Escalation and internal notification
Aside from the team working on investigation and containment, other members of Sourcegraph’s team might also need to be involved. In particular, these are:
- For all S2 incidents and above, the Security Lead must immediately be notified.
- For all S2 incidents and above, the Legal team must immediately be notified.
- For all S1 incidents, the VP of Engineering must be notified.
Clients must be notified if Sourcegraph has any reason to believe that their data has been impacted during an incident. Clients should be notified:
- Within 24 hours of discovering that their data has been impacted to tell them as much
- Within 72 hours of the first notification with a detailed report on exactly what data has been compromised according to known information at the time.
When the full impact of the incident is known, clients should also be provided with a full report on exactly what data of theirs has been compromised.
Forensic evidence collection
In the process of investigation, the team responding to the incident must collect any evidence that they think will be necessary for future investigation. Any information that helps to trace the course which an attacker has taken through Sourcegraph’s systems is potentially useful.

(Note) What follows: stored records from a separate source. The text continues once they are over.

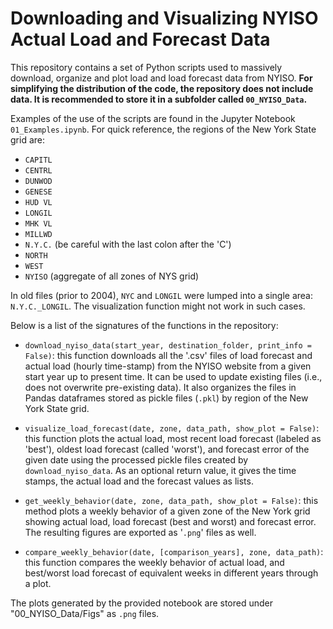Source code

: Downloading and Visualizing NYISO Actual Load and Forecast Data
===============================================================

This repository contains a set of Python scripts used to massively download, organize and plot load and load forecast data from NYISO. **For simplifying the distribution of the code, the repository does not include data. It is recommended to store it in a subfolder called `00_NYISO_Data`.**

Examples of the use of the scripts are found in the Jupyter Notebook `01_Examples.ipynb`. For quick reference, the regions of the New York State grid are:

- `CAPITL`
- `CENTRL`
- `DUNWOD`
- `GENESE`
- `HUD VL`
- `LONGIL`
- `MHK VL`
- `MILLWD`
- `N.Y.C.` (be careful with the last colon after the 'C')
- `NORTH`
- `WEST`
- `NYISO` (aggregate of all zones of NYS grid)

In old files (prior to 2004), `NYC` and `LONGIL` were lumped into a single area: `N.Y.C._LONGIL`. The visualization function might not work in such cases.

Below is a list of the signatures of the functions in the repository:

- `download_nyiso_data(start_year, destination_folder, print_info = False)`: this function downloads all the '.csv' files of load forecast and actual load (hourly time-stamp) from the NYISO website from a given start year up to present time. It can be used to update existing files (i.e., does not overwrite pre-existing data). It also organizes the files in Pandas dataframes stored as pickle files (`.pkl`) by region of the New York State grid.

- `visualize_load_forecast(date, zone, data_path, show_plot = False)`: this function plots the actual load, most recent load forecast (labeled as 'best'), oldest load forecast (called 'worst'), and forecast error of the given date using the processed pickle files created by `download_nyiso_data`. As an optional return value, it gives the time stamps, the actual load and the forecast values as lists.

- `get_weekly_behavior(date, zone, data_path, show_plot = False)`: this method plots a weekly behavior of a given zone of the New York grid showing actual load, load forecast (best and worst) and forecast error. The resulting figures are exported as '`.png`' files as well.

- `compare_weekly_behavior(date, [comparison_years], zone, data_path)`: this function compares the weekly behavior of actual load, and best/worst load forecast of equivalent weeks in different years through a plot. 

The plots generated by the provided notebook are stored under "00_NYISO_Data/Figs" as `.png` files.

When convenient, this information should be stored in the Security Incidents Google Drive, in a folder titled with the incident ID. Google Drive provides version history, ensuring that any changes to evidence can be tracked and attributed to their authors.
Recovery & remediation
Once the attacker has been removed from the system, the next priority should be to recover the systems affected. Work with the Engineering and Operations teams as required to get systems back up and running.
For systems that have been compromised, ensure that you restore systems to the last known good state – that is, the last point at which we are confident the systems had not been compromised.

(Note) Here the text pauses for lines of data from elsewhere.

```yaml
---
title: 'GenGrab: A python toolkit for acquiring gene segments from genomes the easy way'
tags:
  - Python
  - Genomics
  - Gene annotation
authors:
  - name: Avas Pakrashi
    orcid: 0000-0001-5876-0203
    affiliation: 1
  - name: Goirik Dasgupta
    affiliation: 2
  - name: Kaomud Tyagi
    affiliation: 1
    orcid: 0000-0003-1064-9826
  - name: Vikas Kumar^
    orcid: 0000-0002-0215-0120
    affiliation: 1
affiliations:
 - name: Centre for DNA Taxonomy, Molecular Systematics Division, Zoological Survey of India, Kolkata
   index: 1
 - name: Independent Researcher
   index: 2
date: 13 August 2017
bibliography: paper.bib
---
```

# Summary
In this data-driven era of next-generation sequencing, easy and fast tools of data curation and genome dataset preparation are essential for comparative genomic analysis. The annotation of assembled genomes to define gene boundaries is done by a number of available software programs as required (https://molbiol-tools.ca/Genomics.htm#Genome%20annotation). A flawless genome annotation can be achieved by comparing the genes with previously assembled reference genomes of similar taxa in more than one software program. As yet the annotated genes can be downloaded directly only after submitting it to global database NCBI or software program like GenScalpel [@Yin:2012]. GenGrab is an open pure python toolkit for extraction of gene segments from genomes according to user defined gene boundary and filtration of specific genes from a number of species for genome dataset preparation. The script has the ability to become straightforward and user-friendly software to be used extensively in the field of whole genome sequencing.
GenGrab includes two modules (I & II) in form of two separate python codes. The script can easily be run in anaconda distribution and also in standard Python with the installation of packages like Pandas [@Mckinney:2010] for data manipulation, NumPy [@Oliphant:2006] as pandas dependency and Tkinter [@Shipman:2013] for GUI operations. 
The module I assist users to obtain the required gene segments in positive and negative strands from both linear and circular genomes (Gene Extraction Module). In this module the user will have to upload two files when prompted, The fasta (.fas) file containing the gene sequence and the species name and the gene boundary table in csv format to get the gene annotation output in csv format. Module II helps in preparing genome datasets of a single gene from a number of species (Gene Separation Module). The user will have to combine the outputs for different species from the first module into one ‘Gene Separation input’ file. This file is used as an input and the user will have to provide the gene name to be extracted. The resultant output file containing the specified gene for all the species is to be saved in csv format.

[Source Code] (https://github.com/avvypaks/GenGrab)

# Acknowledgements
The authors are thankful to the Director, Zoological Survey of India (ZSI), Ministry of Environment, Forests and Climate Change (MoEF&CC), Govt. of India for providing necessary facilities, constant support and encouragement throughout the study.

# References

For secrets such as service account keys and passwords, ensure that these are rotated wherever there is reason to believe that they might have been compromised.
It is the security team’s job at this point to provide the other Engineering and Operations teams with the information that they need to return the business to its normal operating posture.
Postmortem & forensic investigation
Once the attacker has been removed from the system and the immediate recovery and remediation steps have taken place, the incident manager is expected to coordinate the completion and publication of a postmortem report for all S1 and S2 severity incidents.
A template for the report can be found here. The postmortem must cover:
- The root cause of the incident
- A summary of all data and systems impacted
- Information on the attacker, where available
- Steps that could be taken by the security team to reduce the chance of this incident reoccuring
- Steps that could be taken by the wider organization to reduce the change of this incident reoccurring
All action items identified must be tagged with an owner, and the owner must be made aware of the action item.
If it is deemed safe, feel free to publish and circulate the incident tracking document and postmortem across the organisation.
In some cases it may be necessary to conduct detailed analysis of the evidence collected during the incident. If there are the necessary skills to do this within the team, then this analysis can proceed internally. Otherwise, the team should engage external consultants to carry out this work. Consult with the Security Lead if you are unclear about what steps are required here.